*Task description*
Transcribe the data underneath exactly. No images belong in your version.

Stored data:
****************************************

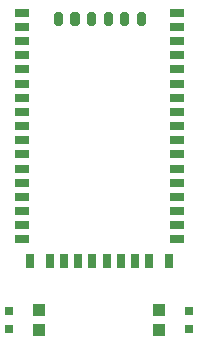
<source format=gbr>
G04 EAGLE Gerber RS-274X export*
G75*
%MOMM*%
%FSLAX34Y34*%
%LPD*%
%INSolderpaste Top*%
%IPPOS*%
%AMOC8*
5,1,8,0,0,1.08239X$1,22.5*%
G01*
%ADD10R,1.200000X0.800000*%
%ADD11R,0.800000X1.200000*%
%ADD12C,0.600000*%
%ADD13R,0.800000X0.800000*%
%ADD14R,1.000000X1.100000*%


D10*
X111800Y489700D03*
X111800Y477700D03*
X111800Y465700D03*
X111800Y453700D03*
X111800Y441700D03*
X111800Y429700D03*
X111800Y417700D03*
X111800Y405700D03*
X111800Y393700D03*
X111800Y381700D03*
X111800Y369700D03*
X111800Y357700D03*
X111800Y345700D03*
X111800Y333700D03*
X111800Y321700D03*
X111800Y309700D03*
D11*
X135800Y291700D03*
X147800Y291700D03*
X159800Y291700D03*
X171800Y291700D03*
X183800Y291700D03*
X195800Y291700D03*
X207800Y291700D03*
X219800Y291700D03*
D10*
X243800Y309700D03*
X243800Y321700D03*
X243800Y333700D03*
X243800Y345700D03*
X243800Y357700D03*
X243800Y369700D03*
X243800Y381700D03*
X243800Y393700D03*
X243800Y405700D03*
X243800Y417700D03*
X243800Y429700D03*
X243800Y441700D03*
X243800Y453700D03*
X243800Y465700D03*
X243800Y477700D03*
X243800Y489700D03*
X111800Y501700D03*
D11*
X118800Y291700D03*
X236800Y291800D03*
D10*
X243800Y501700D03*
D12*
X143800Y499700D02*
X143800Y493700D01*
X141800Y493700D01*
X141800Y499700D01*
X143800Y499700D01*
X143800Y499400D02*
X141800Y499400D01*
X157800Y499700D02*
X157800Y493700D01*
X155800Y493700D01*
X155800Y499700D01*
X157800Y499700D01*
X157800Y499400D02*
X155800Y499400D01*
X171800Y499700D02*
X171800Y493700D01*
X169800Y493700D01*
X169800Y499700D01*
X171800Y499700D01*
X171800Y499400D02*
X169800Y499400D01*
X185800Y499700D02*
X185800Y493700D01*
X183800Y493700D01*
X183800Y499700D01*
X185800Y499700D01*
X185800Y499400D02*
X183800Y499400D01*
X199800Y499700D02*
X199800Y493700D01*
X197800Y493700D01*
X197800Y499700D01*
X199800Y499700D01*
X199800Y499400D02*
X197800Y499400D01*
X213800Y499700D02*
X213800Y493700D01*
X211800Y493700D01*
X211800Y499700D01*
X213800Y499700D01*
X213800Y499400D02*
X211800Y499400D01*
D13*
X101600Y233800D03*
X101600Y248800D03*
X254000Y233800D03*
X254000Y248800D03*
D14*
X127000Y232800D03*
X127000Y249800D03*
X228600Y232800D03*
X228600Y249800D03*
M02*

</source>
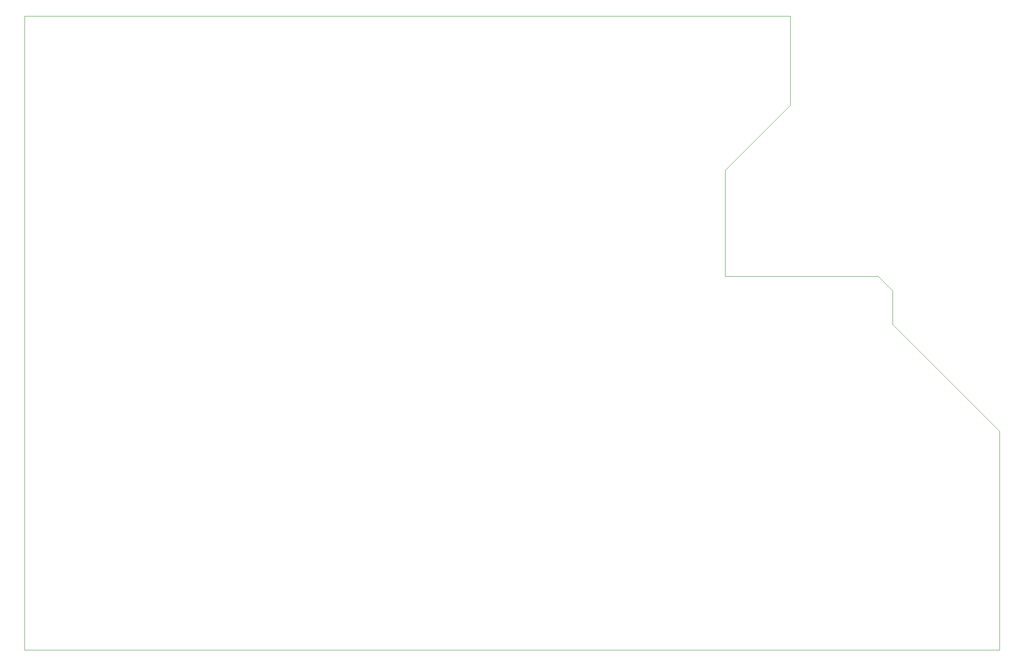
<source format=gbr>
%TF.GenerationSoftware,KiCad,Pcbnew,(5.1.9)-1*%
%TF.CreationDate,2021-02-13T21:43:23+00:00*%
%TF.ProjectId,T24_5_2-BBB,5432345f-355f-4322-9d42-42422e6b6963,rev?*%
%TF.SameCoordinates,Original*%
%TF.FileFunction,Profile,NP*%
%FSLAX46Y46*%
G04 Gerber Fmt 4.6, Leading zero omitted, Abs format (unit mm)*
G04 Created by KiCad (PCBNEW (5.1.9)-1) date 2021-02-13 21:43:23*
%MOMM*%
%LPD*%
G01*
G04 APERTURE LIST*
%TA.AperFunction,Profile*%
%ADD10C,0.038100*%
%TD*%
G04 APERTURE END LIST*
D10*
X197240000Y-60630000D02*
X197240000Y-58740000D01*
X210290000Y-45690000D02*
X197240000Y-58740000D01*
X210290000Y-45690000D02*
X210290000Y-27830000D01*
X227840000Y-79980000D02*
X197240000Y-79980000D01*
X230760000Y-82890000D02*
X227840000Y-79980000D01*
X197240000Y-79980000D02*
X197240000Y-60630000D01*
X230760000Y-89670000D02*
X230760000Y-82890000D01*
X252200000Y-111110000D02*
X230760000Y-89670000D01*
X252200000Y-116100000D02*
X252200000Y-111110000D01*
X252200000Y-154970000D02*
X252200000Y-116100000D01*
X56930000Y-154970000D02*
X252200000Y-154970000D01*
X56930000Y-27830000D02*
X56930000Y-154970000D01*
X210290000Y-27830000D02*
X56930000Y-27830000D01*
M02*

</source>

****************************************

*Output of the exercise*
<source format=gbr>
G04 EAGLE Gerber RS-274X export*
G75*
%MOMM*%
%FSLAX34Y34*%
%LPD*%
%INSolderpaste Top*%
%IPPOS*%
%AMOC8*
5,1,8,0,0,1.08239X$1,22.5*%
G01*
%ADD10R,1.200000X0.800000*%
%ADD11R,0.800000X1.200000*%
%ADD12C,0.600000*%
%ADD13R,0.800000X0.800000*%
%ADD14R,1.000000X1.100000*%


D10*
X111800Y489700D03*
X111800Y477700D03*
X111800Y465700D03*
X111800Y453700D03*
X111800Y441700D03*
X111800Y429700D03*
X111800Y417700D03*
X111800Y405700D03*
X111800Y393700D03*
X111800Y381700D03*
X111800Y369700D03*
X111800Y357700D03*
X111800Y345700D03*
X111800Y333700D03*
X111800Y321700D03*
X111800Y309700D03*
D11*
X135800Y291700D03*
X147800Y291700D03*
X159800Y291700D03*
X171800Y291700D03*
X183800Y291700D03*
X195800Y291700D03*
X207800Y291700D03*
X219800Y291700D03*
D10*
X243800Y309700D03*
X243800Y321700D03*
X243800Y333700D03*
X243800Y345700D03*
X243800Y357700D03*
X243800Y369700D03*
X243800Y381700D03*
X243800Y393700D03*
X243800Y405700D03*
X243800Y417700D03*
X243800Y429700D03*
X243800Y441700D03*
X243800Y453700D03*
X243800Y465700D03*
X243800Y477700D03*
X243800Y489700D03*
X111800Y501700D03*
D11*
X118800Y291700D03*
X236800Y291800D03*
D10*
X243800Y501700D03*
D12*
X143800Y499700D02*
X143800Y493700D01*
X141800Y493700D01*
X141800Y499700D01*
X143800Y499700D01*
X143800Y499400D02*
X141800Y499400D01*
X157800Y499700D02*
X157800Y493700D01*
X155800Y493700D01*
X155800Y499700D01*
X157800Y499700D01*
X157800Y499400D02*
X155800Y499400D01*
X171800Y499700D02*
X171800Y493700D01*
X169800Y493700D01*
X169800Y499700D01*
X171800Y499700D01*
X171800Y499400D02*
X169800Y499400D01*
X185800Y499700D02*
X185800Y493700D01*
X183800Y493700D01*
X183800Y499700D01*
X185800Y499700D01*
X185800Y499400D02*
X183800Y499400D01*
X199800Y499700D02*
X199800Y493700D01*
X197800Y493700D01*
X197800Y499700D01*
X199800Y499700D01*
X199800Y499400D02*
X197800Y499400D01*
X213800Y499700D02*
X213800Y493700D01*
X211800Y493700D01*
X211800Y499700D01*
X213800Y499700D01*
X213800Y499400D02*
X211800Y499400D01*
D13*
X101600Y233800D03*
X101600Y248800D03*
X254000Y233800D03*
X254000Y248800D03*
D14*
X127000Y232800D03*
X127000Y249800D03*
X228600Y232800D03*
X228600Y249800D03*
M02*

</source>
<source format=gbr>
%TF.GenerationSoftware,KiCad,Pcbnew,(5.1.9)-1*%
%TF.CreationDate,2021-02-13T21:43:23+00:00*%
%TF.ProjectId,T24_5_2-BBB,5432345f-355f-4322-9d42-42422e6b6963,rev?*%
%TF.SameCoordinates,Original*%
%TF.FileFunction,Profile,NP*%
%FSLAX46Y46*%
G04 Gerber Fmt 4.6, Leading zero omitted, Abs format (unit mm)*
G04 Created by KiCad (PCBNEW (5.1.9)-1) date 2021-02-13 21:43:23*
%MOMM*%
%LPD*%
G01*
G04 APERTURE LIST*
%TA.AperFunction,Profile*%
%ADD10C,0.038100*%
%TD*%
G04 APERTURE END LIST*
D10*
X197240000Y-60630000D02*
X197240000Y-58740000D01*
X210290000Y-45690000D02*
X197240000Y-58740000D01*
X210290000Y-45690000D02*
X210290000Y-27830000D01*
X227840000Y-79980000D02*
X197240000Y-79980000D01*
X230760000Y-82890000D02*
X227840000Y-79980000D01*
X197240000Y-79980000D02*
X197240000Y-60630000D01*
X230760000Y-89670000D02*
X230760000Y-82890000D01*
X252200000Y-111110000D02*
X230760000Y-89670000D01*
X252200000Y-116100000D02*
X252200000Y-111110000D01*
X252200000Y-154970000D02*
X252200000Y-116100000D01*
X56930000Y-154970000D02*
X252200000Y-154970000D01*
X56930000Y-27830000D02*
X56930000Y-154970000D01*
X210290000Y-27830000D02*
X56930000Y-27830000D01*
M02*

</source>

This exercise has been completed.